This project performs sentiment analysis on Reddit posts scraped from the "politics" subreddit using natural language processing techniques. It utilizes a Multinomial Naive Bayes classifier trained on a labeled dataset to classify the sentiment of the posts into different categories.
- Introduction
- Setup
- Front-End
- Results
The goal of this project is to analyze the sentiment of Reddit posts on political topics. It involves scraping posts from the "politics" subreddit, preprocessing the text data, training a Multinomial Naive Bayes classifier, and predicting the sentiment of new posts.

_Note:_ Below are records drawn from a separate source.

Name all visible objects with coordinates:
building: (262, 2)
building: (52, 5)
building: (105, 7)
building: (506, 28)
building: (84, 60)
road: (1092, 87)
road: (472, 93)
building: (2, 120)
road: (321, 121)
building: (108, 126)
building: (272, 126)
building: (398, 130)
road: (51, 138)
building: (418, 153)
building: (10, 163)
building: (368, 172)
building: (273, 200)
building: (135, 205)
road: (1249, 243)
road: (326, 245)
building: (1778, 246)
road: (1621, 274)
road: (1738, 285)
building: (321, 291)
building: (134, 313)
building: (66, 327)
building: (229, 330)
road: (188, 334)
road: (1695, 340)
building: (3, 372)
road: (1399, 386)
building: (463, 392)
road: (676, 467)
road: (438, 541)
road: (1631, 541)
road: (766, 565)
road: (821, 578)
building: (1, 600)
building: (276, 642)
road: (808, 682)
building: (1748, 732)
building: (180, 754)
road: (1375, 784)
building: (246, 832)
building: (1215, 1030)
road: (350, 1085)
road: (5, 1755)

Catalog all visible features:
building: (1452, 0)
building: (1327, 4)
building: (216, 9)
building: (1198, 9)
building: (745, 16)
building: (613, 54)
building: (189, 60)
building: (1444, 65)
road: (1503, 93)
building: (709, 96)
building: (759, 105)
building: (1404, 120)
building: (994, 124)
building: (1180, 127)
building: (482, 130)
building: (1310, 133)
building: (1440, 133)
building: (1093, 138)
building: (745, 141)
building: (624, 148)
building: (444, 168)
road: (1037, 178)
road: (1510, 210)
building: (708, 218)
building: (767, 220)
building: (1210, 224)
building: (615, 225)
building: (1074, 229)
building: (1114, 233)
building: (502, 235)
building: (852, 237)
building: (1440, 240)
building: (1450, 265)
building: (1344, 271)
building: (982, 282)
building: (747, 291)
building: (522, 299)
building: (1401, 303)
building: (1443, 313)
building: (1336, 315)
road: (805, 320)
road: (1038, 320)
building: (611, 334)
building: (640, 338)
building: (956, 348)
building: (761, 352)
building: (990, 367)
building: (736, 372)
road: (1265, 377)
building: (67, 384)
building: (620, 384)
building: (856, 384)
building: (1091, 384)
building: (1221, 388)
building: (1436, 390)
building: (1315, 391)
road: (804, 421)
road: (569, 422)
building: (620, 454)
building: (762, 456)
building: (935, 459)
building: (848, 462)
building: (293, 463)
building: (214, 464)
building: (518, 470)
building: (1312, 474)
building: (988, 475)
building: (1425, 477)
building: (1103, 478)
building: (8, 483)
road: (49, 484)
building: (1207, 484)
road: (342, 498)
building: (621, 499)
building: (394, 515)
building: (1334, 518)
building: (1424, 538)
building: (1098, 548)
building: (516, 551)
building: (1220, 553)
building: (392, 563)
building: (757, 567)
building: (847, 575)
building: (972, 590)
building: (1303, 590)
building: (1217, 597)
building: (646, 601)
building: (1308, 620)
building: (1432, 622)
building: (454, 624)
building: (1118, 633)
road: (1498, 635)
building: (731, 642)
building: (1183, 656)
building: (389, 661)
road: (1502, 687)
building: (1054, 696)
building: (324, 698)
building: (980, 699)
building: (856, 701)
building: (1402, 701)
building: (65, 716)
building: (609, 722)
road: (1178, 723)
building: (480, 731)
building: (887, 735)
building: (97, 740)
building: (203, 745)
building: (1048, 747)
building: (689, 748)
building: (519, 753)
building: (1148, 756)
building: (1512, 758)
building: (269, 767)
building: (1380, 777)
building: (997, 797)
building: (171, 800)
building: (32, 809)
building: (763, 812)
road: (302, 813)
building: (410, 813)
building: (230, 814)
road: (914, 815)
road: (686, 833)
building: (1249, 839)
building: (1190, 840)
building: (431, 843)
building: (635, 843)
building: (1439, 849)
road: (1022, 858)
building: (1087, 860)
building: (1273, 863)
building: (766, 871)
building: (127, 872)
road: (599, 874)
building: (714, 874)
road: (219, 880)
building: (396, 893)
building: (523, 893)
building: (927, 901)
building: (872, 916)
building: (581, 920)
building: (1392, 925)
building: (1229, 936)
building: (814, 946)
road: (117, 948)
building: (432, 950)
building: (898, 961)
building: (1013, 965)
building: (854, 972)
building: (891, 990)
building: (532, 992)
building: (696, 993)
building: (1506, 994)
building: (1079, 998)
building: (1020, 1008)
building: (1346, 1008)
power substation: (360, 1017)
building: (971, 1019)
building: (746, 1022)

It provides a front-end for users to utilize it and an authentication facility.
-
Install Python dependencies:
pip install numpy pandas praw scikit-learn nltk
-
Install NLTK data:
python -m nltk.downloader stopwords
-
Clone the repository:
git clone https://github.com/eshan1347/DataFeedProject && cd DataFeedProject
-
Run the Python script:
python sentiment_analysis.py
A complete frontend for this project has been developed using React.js and Flask. It includes login and home pages for interacting with the sentiment analysis model.
The trained model will predict the sentiment of Reddit posts based on the provided dataset and new scraped posts. The results will be displayed in a multi-class format, where each sentiment category is assigned a numerical value.